▸ **Written task**: Format the listing below as a JSON list of strings, with one string for each line and blank lines omitted. Leave out the picture lines.

▸ **Records provided**:
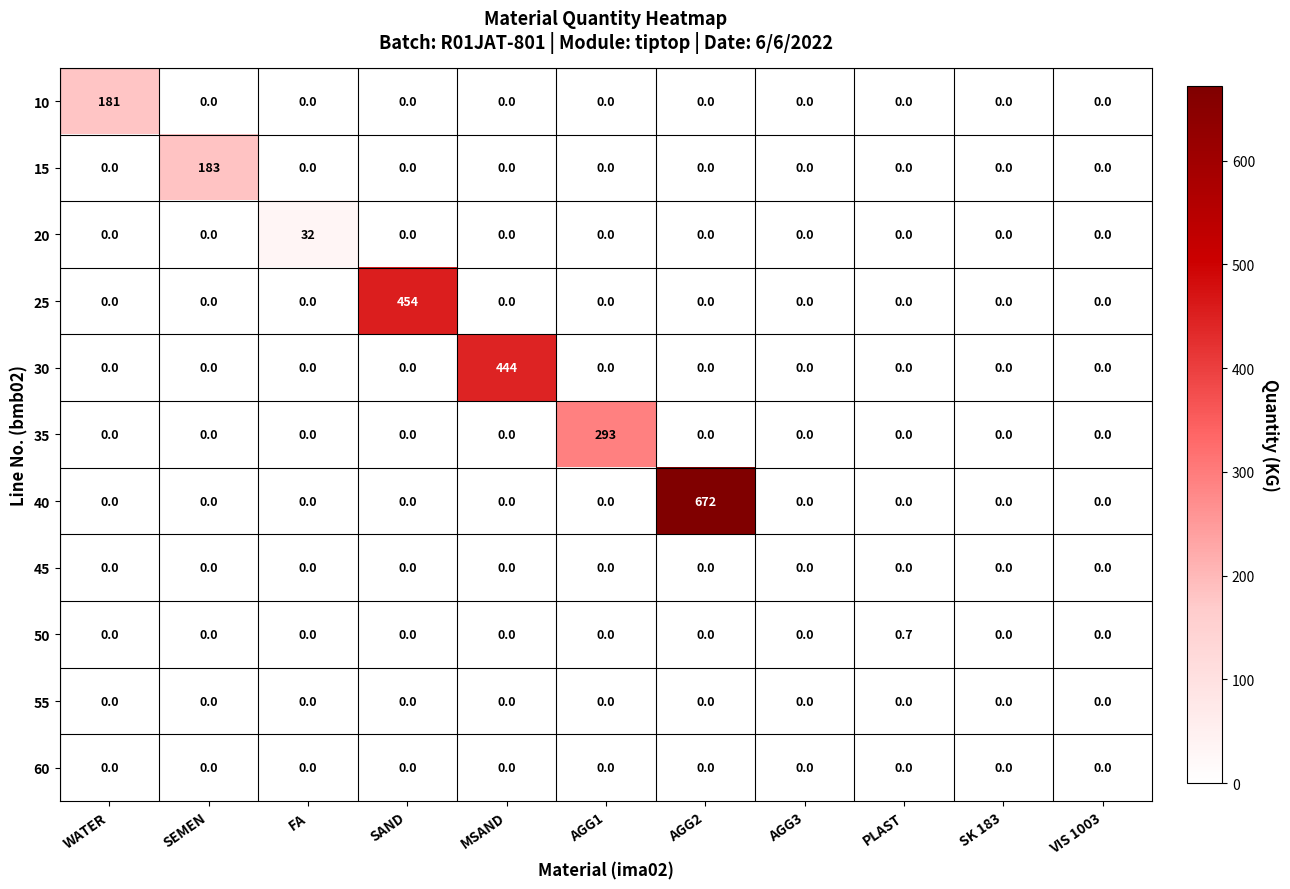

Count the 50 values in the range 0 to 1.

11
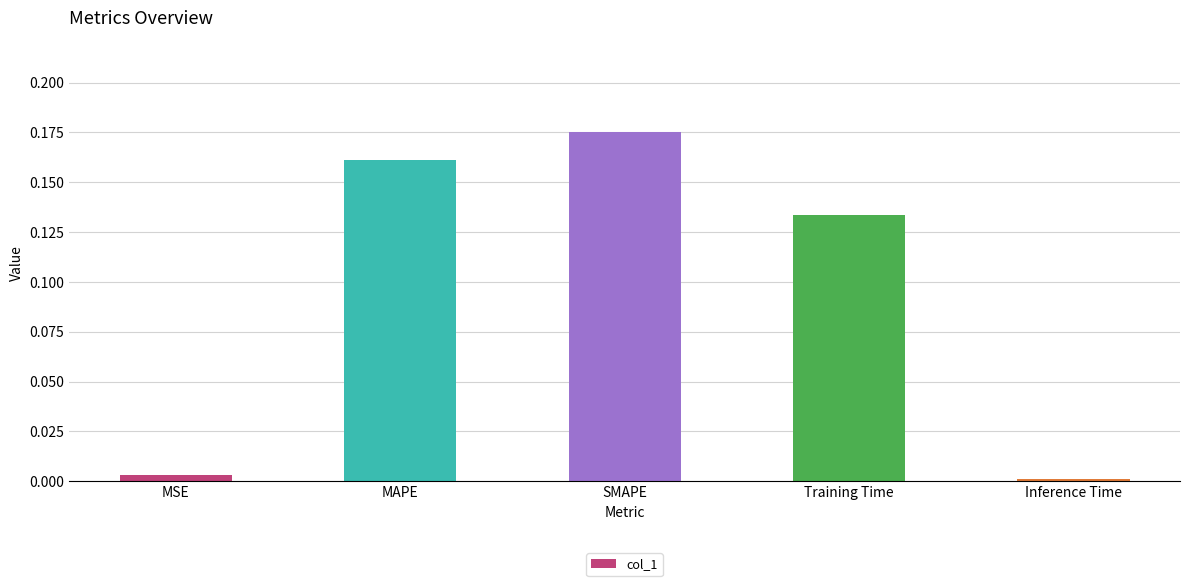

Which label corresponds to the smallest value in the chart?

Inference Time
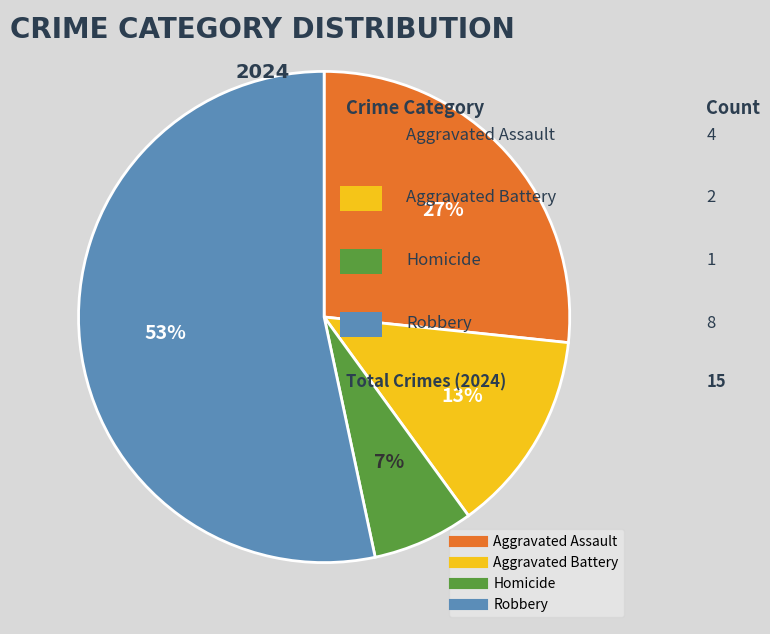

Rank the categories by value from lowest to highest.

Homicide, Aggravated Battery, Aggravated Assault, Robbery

▸ **Task output**:
[
  "Count the 50 values in the range 0 to 1.",
  "11",
  "Which label corresponds to the smallest value in the chart?",
  "Inference Time",
  "Rank the categories by value from lowest to highest.",
  "Homicide, Aggravated Battery, Aggravated Assault, Robbery"
]